* _Goal of the exercise_: Reproduce the entries from their start through the line containing "collector number: 21910", with "scientific name" swapped for "taxon name" and all other text left unchanged.

* _Records supplied_:
◆ ◆ ◆ ◆ ◆ ◆ ◆
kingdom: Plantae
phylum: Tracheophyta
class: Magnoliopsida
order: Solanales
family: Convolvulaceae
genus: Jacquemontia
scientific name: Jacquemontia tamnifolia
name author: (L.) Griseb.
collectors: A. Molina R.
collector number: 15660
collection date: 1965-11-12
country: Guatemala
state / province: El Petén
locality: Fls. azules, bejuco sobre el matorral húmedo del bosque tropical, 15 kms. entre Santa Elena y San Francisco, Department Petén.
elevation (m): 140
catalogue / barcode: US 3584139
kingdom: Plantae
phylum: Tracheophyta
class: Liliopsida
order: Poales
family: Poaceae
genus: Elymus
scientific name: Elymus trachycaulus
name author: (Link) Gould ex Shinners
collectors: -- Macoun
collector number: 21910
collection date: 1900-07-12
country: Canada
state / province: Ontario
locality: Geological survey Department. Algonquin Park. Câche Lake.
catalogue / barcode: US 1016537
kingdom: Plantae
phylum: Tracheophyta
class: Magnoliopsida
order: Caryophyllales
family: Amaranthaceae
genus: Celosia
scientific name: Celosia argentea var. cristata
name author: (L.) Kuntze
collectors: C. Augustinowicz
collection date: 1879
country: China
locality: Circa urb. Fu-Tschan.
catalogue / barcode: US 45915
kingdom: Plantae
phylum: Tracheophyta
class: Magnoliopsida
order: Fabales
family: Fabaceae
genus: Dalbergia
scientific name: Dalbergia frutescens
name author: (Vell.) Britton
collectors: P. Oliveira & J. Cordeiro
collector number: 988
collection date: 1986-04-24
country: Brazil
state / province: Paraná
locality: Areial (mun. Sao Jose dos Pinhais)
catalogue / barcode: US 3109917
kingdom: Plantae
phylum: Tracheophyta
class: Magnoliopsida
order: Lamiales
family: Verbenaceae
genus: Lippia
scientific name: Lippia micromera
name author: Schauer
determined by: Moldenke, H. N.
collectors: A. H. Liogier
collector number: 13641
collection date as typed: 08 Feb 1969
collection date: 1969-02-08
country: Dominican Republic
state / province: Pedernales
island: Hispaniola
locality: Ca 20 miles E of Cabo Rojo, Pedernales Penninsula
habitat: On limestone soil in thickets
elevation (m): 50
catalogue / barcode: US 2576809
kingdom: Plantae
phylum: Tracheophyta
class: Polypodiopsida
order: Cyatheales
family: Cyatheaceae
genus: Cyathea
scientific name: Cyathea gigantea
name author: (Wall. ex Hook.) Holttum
◆ ◆ ◆ ◆ ◆ ◆ ◆
* _Solved problem_:
kingdom: Plantae
phylum: Tracheophyta
class: Magnoliopsida
order: Solanales
family: Convolvulaceae
genus: Jacquemontia
taxon name: Jacquemontia tamnifolia
name author: (L.) Griseb.
collectors: A. Molina R.
collector number: 15660
collection date: 1965-11-12
country: Guatemala
state / province: El Petén
locality: Fls. azules, bejuco sobre el matorral húmedo del bosque tropical, 15 kms. entre Santa Elena y San Francisco, Department Petén.
elevation (m): 140
catalogue / barcode: US 3584139
kingdom: Plantae
phylum: Tracheophyta
class: Liliopsida
order: Poales
family: Poaceae
genus: Elymus
taxon name: Elymus trachycaulus
name author: (Link) Gould ex Shinners
collectors: -- Macoun
collector number: 21910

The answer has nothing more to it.